> Provided records:

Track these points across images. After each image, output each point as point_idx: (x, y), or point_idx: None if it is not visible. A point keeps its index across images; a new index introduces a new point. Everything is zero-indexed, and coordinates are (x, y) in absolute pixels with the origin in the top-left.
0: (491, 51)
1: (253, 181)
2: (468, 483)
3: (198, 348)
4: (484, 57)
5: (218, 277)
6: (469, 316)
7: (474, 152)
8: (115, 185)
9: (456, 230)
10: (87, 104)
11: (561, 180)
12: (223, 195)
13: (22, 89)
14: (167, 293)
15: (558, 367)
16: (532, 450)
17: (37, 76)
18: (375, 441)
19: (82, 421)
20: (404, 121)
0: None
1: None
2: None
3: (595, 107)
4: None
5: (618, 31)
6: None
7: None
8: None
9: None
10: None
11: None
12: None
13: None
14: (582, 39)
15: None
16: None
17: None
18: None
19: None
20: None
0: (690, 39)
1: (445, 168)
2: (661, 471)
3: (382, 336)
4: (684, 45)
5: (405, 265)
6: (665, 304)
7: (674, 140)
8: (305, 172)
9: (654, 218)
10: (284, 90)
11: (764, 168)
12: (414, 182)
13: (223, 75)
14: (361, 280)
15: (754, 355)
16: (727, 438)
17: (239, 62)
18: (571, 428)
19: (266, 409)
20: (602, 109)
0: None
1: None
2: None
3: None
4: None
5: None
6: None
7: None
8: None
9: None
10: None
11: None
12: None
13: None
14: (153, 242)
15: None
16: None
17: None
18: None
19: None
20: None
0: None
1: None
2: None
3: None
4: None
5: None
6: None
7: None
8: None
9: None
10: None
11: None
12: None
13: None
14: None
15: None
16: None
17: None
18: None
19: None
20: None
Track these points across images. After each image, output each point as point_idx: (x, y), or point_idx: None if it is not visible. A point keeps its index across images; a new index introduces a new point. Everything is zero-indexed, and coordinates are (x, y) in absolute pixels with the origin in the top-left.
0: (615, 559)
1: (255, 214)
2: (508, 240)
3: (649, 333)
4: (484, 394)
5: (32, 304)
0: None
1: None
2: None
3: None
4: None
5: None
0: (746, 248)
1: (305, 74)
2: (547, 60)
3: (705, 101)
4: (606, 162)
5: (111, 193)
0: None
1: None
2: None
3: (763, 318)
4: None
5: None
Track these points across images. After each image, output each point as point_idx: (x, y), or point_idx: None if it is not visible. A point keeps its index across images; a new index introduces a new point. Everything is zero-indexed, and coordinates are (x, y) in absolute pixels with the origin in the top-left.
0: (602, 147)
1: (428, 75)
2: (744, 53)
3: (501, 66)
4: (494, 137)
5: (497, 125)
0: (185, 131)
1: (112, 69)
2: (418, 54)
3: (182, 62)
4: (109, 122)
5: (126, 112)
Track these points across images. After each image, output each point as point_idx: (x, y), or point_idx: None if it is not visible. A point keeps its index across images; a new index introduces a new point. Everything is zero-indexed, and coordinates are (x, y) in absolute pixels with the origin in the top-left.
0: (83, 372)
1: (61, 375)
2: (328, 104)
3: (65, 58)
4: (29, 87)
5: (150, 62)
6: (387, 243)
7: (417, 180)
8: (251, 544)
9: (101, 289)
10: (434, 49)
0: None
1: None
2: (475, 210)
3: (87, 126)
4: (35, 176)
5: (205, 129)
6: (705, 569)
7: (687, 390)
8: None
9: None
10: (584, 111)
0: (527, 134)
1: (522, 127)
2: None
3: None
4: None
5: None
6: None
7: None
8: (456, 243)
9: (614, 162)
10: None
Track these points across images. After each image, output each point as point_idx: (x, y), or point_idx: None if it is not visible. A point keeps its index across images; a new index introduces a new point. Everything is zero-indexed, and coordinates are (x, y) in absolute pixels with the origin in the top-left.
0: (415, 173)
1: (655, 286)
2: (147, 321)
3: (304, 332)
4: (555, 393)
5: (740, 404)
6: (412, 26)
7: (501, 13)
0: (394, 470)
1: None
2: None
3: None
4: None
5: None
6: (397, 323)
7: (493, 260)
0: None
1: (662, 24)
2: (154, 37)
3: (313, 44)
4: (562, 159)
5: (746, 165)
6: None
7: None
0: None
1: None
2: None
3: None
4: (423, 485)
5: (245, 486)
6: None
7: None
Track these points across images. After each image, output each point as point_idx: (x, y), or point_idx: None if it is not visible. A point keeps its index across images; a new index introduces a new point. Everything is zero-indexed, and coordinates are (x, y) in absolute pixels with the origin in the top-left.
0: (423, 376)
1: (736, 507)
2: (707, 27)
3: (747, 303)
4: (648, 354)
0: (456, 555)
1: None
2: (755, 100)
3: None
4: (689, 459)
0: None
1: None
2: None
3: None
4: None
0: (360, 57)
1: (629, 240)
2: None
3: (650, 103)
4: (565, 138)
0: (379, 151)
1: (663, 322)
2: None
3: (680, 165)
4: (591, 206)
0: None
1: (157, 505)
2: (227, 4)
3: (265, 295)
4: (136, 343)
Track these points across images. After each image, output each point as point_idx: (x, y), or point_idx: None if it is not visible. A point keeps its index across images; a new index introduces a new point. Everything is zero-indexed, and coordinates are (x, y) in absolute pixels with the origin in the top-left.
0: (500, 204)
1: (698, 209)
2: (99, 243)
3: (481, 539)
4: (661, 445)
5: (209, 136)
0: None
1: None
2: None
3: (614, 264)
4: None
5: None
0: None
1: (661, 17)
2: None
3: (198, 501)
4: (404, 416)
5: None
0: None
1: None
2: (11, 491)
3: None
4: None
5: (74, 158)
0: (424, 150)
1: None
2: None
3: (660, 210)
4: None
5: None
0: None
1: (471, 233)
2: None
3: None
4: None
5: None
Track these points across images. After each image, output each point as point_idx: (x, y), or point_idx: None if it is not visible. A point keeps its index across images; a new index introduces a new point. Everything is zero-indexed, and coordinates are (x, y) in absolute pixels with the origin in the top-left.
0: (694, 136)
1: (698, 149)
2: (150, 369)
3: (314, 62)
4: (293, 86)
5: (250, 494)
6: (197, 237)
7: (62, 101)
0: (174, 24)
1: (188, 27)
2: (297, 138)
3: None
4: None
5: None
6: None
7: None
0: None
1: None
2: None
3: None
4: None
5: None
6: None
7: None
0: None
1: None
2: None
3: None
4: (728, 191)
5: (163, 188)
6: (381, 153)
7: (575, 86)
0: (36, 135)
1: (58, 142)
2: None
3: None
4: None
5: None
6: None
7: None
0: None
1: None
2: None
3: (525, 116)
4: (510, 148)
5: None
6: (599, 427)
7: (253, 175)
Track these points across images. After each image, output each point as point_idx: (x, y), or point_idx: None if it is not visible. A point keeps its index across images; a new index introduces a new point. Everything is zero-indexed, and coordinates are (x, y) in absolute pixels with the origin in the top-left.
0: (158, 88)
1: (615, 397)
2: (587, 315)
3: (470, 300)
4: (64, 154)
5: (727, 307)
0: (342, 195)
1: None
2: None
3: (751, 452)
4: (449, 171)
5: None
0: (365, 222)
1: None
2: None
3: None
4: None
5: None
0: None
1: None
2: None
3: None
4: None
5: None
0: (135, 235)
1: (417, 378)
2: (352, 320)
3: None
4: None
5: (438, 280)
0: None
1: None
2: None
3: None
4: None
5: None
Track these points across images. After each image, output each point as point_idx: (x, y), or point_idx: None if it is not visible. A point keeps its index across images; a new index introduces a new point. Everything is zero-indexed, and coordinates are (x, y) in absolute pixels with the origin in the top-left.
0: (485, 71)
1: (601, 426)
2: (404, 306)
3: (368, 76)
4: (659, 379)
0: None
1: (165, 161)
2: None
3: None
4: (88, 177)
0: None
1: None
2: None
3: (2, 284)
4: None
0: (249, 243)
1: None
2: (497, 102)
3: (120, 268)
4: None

> Brief:
Copy out every line from the start of the rows above down to the line containing "14: (167, 293)", including both the first line and that line.

> Exercise response:
Track these points across images. After each image, output each point as point_idx: (x, y), or point_idx: None if it is not visible. A point keeps its index across images; a new index introduces a new point. Everything is zero-indexed, and coordinates are (x, y) in absolute pixels with the origin in the top-left.
0: (491, 51)
1: (253, 181)
2: (468, 483)
3: (198, 348)
4: (484, 57)
5: (218, 277)
6: (469, 316)
7: (474, 152)
8: (115, 185)
9: (456, 230)
10: (87, 104)
11: (561, 180)
12: (223, 195)
13: (22, 89)
14: (167, 293)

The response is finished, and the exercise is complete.